**The task**.
The answer must consist of every line from the entries below that contains the word "press".

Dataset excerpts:

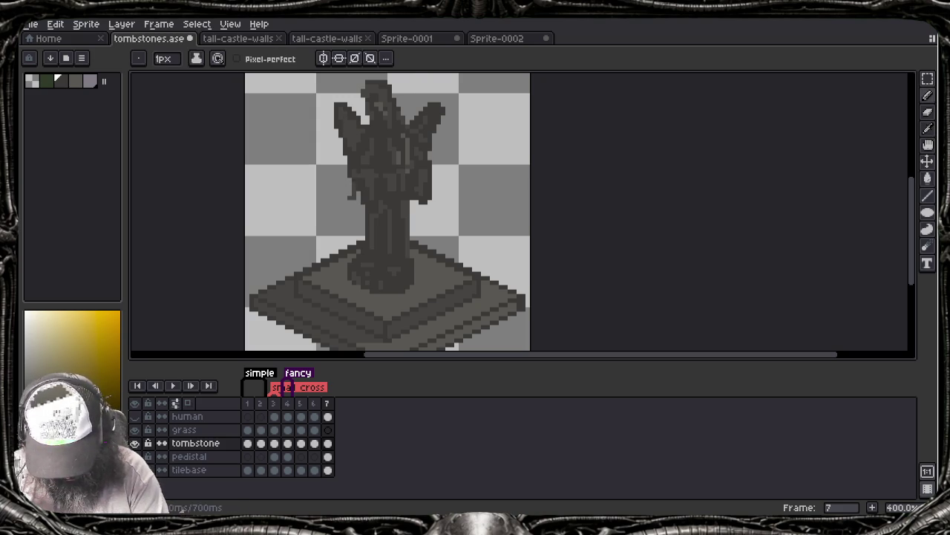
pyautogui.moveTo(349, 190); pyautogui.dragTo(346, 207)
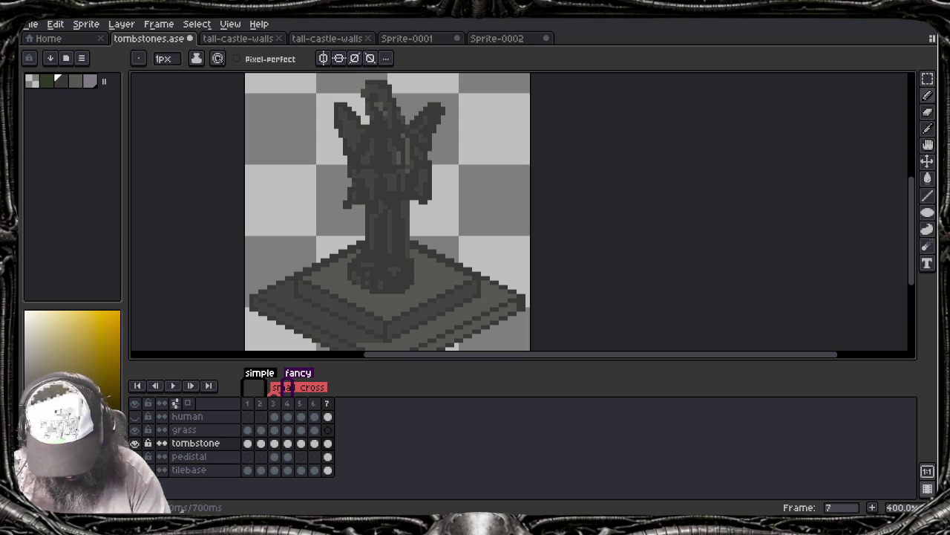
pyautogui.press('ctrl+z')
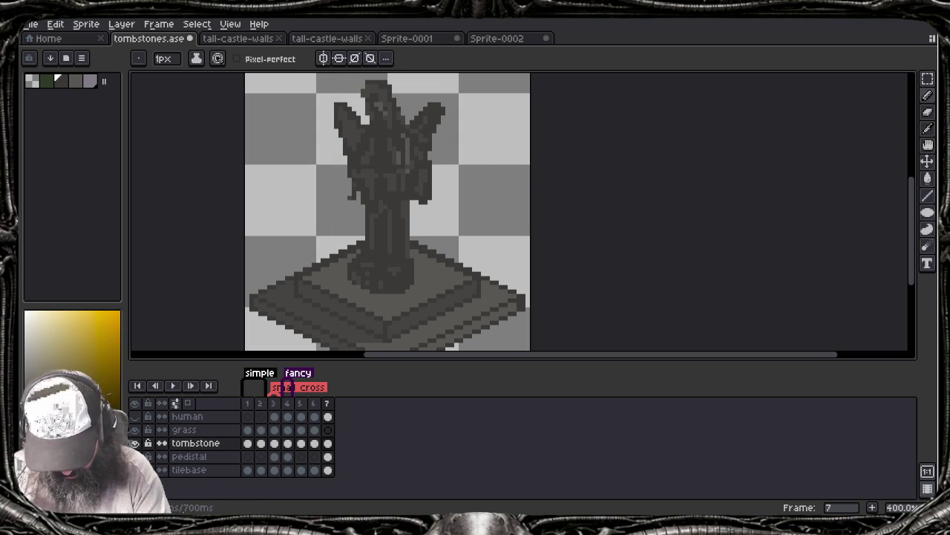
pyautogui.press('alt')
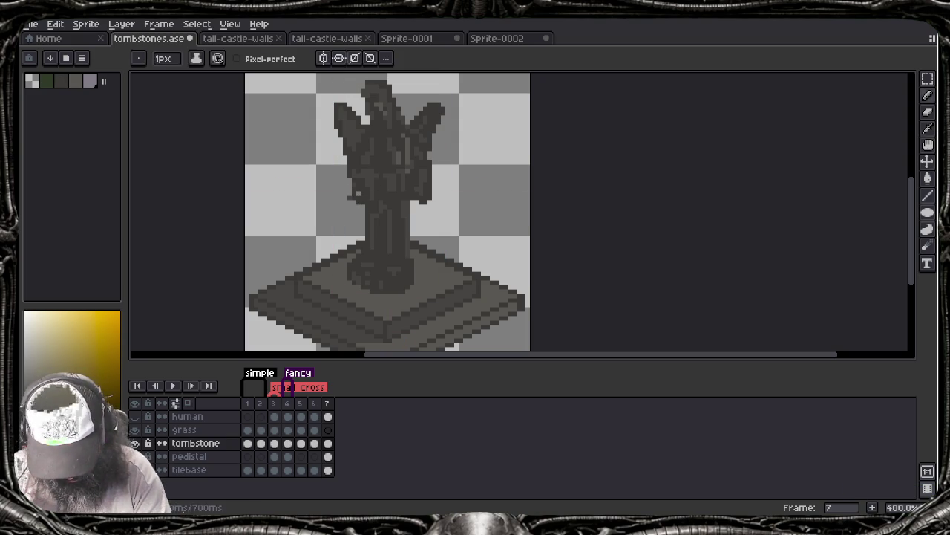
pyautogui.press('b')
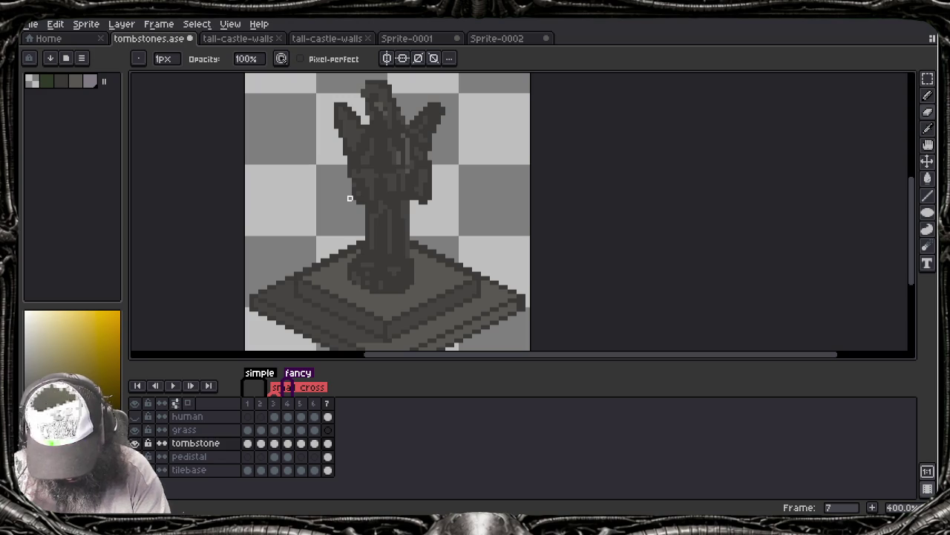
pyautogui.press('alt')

**Solution for this exercise**.
pyautogui.press('ctrl+z')
pyautogui.press('alt')
pyautogui.press('b')
pyautogui.press('alt')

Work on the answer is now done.